### Exercise prompt
All that should be output is the block of lines below from the line with "available for hire" to the line with "year. Unobstructed views, concession", both included, exactly as written.

### Entries taken from a collection
* * *

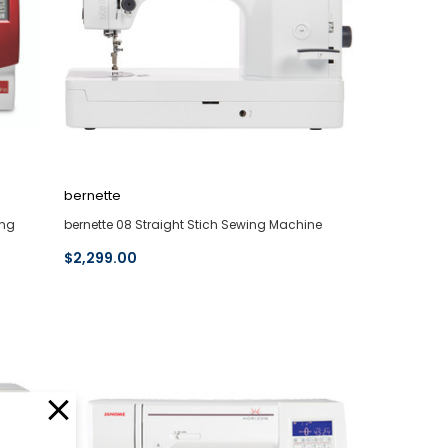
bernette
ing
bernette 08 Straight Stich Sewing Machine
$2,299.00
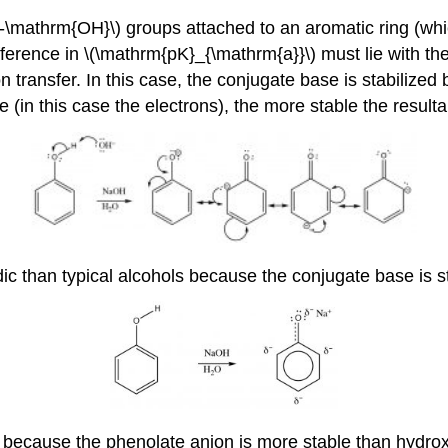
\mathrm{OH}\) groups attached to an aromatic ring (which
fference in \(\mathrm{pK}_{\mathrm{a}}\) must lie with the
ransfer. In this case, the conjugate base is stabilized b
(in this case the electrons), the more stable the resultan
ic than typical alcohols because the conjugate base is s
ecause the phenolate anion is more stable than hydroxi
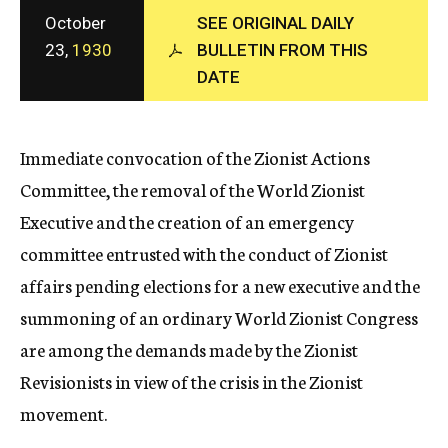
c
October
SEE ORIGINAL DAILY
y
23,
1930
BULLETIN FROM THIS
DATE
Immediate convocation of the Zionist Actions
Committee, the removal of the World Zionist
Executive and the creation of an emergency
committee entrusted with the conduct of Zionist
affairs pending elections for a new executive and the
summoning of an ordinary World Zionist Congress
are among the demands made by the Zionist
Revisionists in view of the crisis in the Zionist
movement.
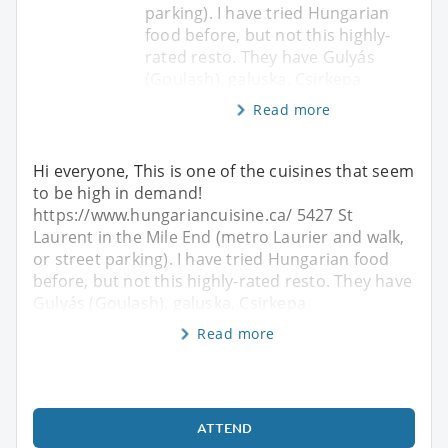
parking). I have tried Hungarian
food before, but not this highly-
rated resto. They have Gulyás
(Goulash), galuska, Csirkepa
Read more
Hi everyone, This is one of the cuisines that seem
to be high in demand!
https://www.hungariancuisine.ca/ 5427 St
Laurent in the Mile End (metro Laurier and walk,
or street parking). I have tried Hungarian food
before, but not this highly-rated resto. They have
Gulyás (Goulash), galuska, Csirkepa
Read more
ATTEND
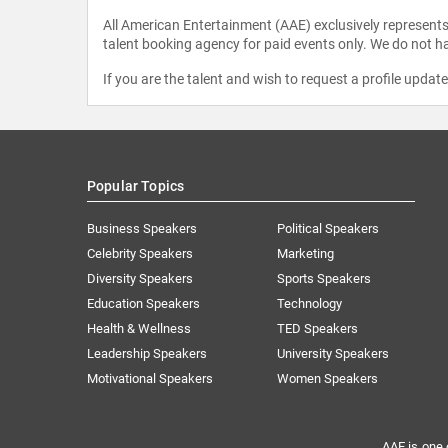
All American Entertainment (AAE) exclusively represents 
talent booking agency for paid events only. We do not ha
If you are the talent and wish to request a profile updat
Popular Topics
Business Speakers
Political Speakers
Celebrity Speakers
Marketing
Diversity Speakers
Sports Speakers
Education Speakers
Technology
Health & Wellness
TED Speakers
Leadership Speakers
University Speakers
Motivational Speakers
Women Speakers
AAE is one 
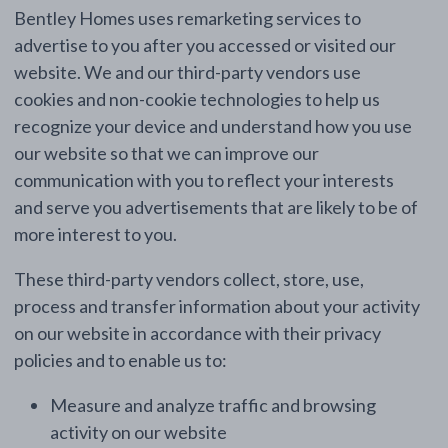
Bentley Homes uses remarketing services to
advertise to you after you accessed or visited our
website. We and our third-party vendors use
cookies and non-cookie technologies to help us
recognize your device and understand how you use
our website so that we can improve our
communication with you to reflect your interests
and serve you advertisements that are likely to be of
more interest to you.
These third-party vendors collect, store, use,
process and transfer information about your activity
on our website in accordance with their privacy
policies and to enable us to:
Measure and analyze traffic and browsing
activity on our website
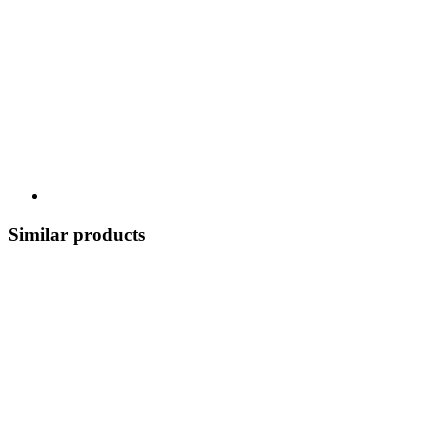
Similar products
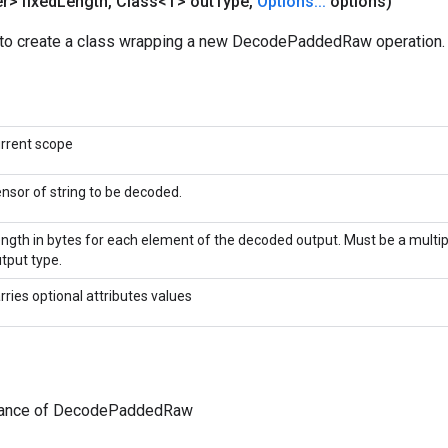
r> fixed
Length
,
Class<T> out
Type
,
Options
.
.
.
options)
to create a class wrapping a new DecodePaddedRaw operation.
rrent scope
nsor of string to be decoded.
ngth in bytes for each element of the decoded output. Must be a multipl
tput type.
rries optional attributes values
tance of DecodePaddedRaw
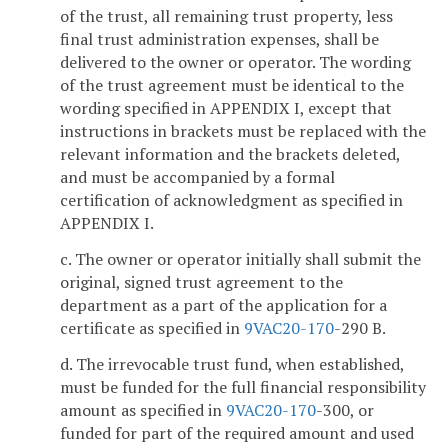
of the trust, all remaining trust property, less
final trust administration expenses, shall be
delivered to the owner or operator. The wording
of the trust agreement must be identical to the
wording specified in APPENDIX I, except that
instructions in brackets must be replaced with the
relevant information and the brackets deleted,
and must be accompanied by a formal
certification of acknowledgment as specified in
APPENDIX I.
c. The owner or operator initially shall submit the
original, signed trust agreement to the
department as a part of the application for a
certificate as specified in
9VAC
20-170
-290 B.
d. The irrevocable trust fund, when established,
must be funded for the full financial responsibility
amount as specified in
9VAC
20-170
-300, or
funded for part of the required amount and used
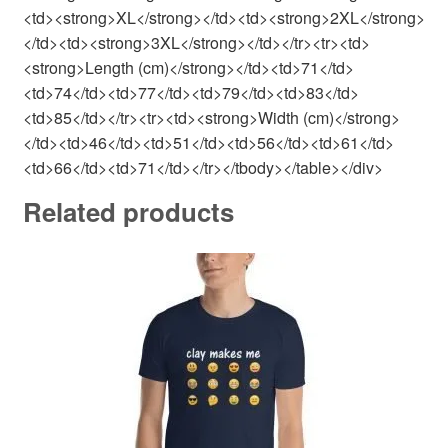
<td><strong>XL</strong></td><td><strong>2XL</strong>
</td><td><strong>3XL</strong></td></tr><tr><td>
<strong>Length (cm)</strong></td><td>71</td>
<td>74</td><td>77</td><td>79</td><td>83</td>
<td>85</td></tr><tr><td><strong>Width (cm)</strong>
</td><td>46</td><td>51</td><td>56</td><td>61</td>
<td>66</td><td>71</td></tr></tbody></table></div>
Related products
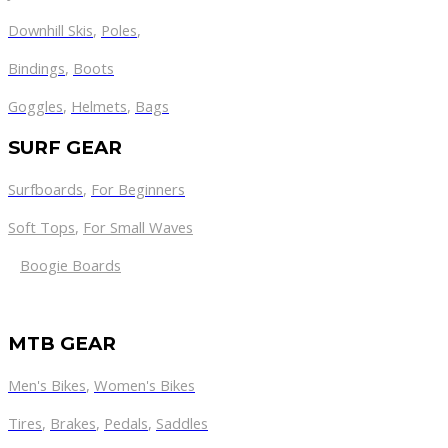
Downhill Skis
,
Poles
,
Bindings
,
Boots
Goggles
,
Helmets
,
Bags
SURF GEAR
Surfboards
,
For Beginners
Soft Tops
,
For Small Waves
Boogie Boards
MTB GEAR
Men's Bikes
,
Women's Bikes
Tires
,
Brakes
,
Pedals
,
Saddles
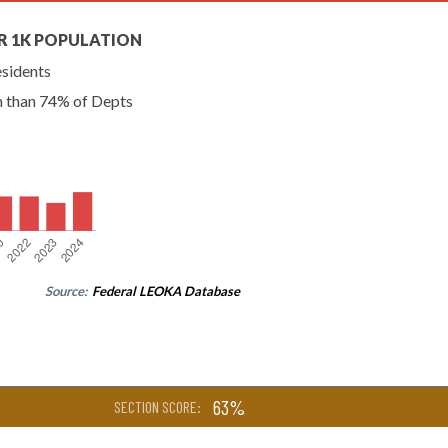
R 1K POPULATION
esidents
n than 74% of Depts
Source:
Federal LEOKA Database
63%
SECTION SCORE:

* * *

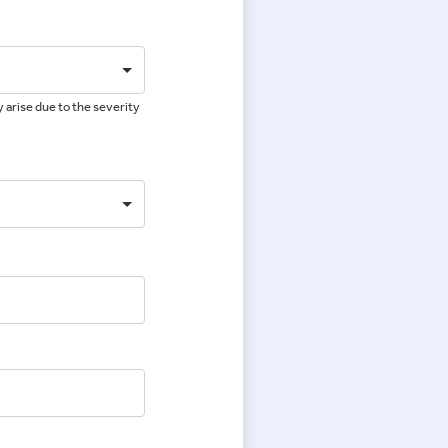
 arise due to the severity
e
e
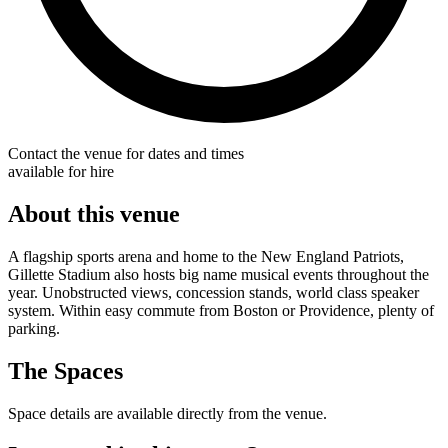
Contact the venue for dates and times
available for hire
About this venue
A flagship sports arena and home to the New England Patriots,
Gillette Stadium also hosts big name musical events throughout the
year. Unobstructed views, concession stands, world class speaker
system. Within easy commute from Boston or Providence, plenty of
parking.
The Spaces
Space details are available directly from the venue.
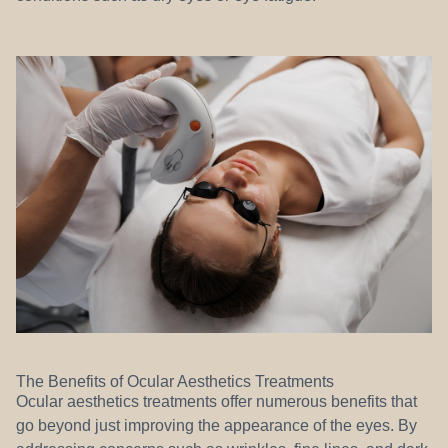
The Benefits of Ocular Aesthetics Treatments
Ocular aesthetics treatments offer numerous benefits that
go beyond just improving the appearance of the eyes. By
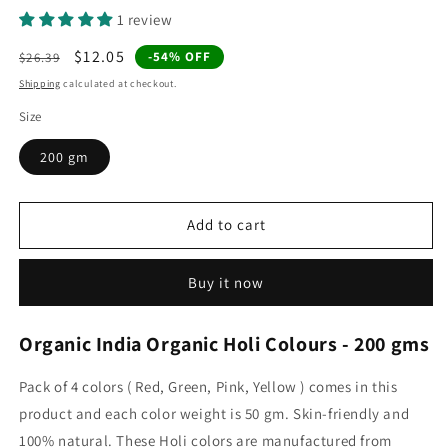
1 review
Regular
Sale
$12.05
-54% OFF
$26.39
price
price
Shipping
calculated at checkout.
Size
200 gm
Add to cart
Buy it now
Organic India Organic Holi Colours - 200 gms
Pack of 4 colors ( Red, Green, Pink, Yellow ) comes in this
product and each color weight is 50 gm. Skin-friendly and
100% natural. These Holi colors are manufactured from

* * *

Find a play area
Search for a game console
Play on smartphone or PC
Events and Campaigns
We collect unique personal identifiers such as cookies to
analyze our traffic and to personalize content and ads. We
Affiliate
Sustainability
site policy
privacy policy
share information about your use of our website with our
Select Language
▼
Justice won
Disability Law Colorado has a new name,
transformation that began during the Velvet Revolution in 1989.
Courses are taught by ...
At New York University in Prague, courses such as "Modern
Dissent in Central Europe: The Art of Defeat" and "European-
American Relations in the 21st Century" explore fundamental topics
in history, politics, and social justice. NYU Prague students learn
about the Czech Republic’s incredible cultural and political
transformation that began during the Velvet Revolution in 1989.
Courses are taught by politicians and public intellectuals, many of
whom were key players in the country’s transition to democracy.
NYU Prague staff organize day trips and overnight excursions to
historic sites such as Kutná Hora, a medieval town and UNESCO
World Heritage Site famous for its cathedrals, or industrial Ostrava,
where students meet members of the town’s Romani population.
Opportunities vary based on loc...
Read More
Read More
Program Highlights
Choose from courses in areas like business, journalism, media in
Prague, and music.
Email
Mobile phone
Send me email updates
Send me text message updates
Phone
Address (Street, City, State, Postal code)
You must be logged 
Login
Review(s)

* * *

### Exercise solution
available for hire
About this venue
A flagship sports arena and home to the New England Patriots,
Gillette Stadium also hosts big name musical events throughout the
year. Unobstructed views, concession stands, world class speaker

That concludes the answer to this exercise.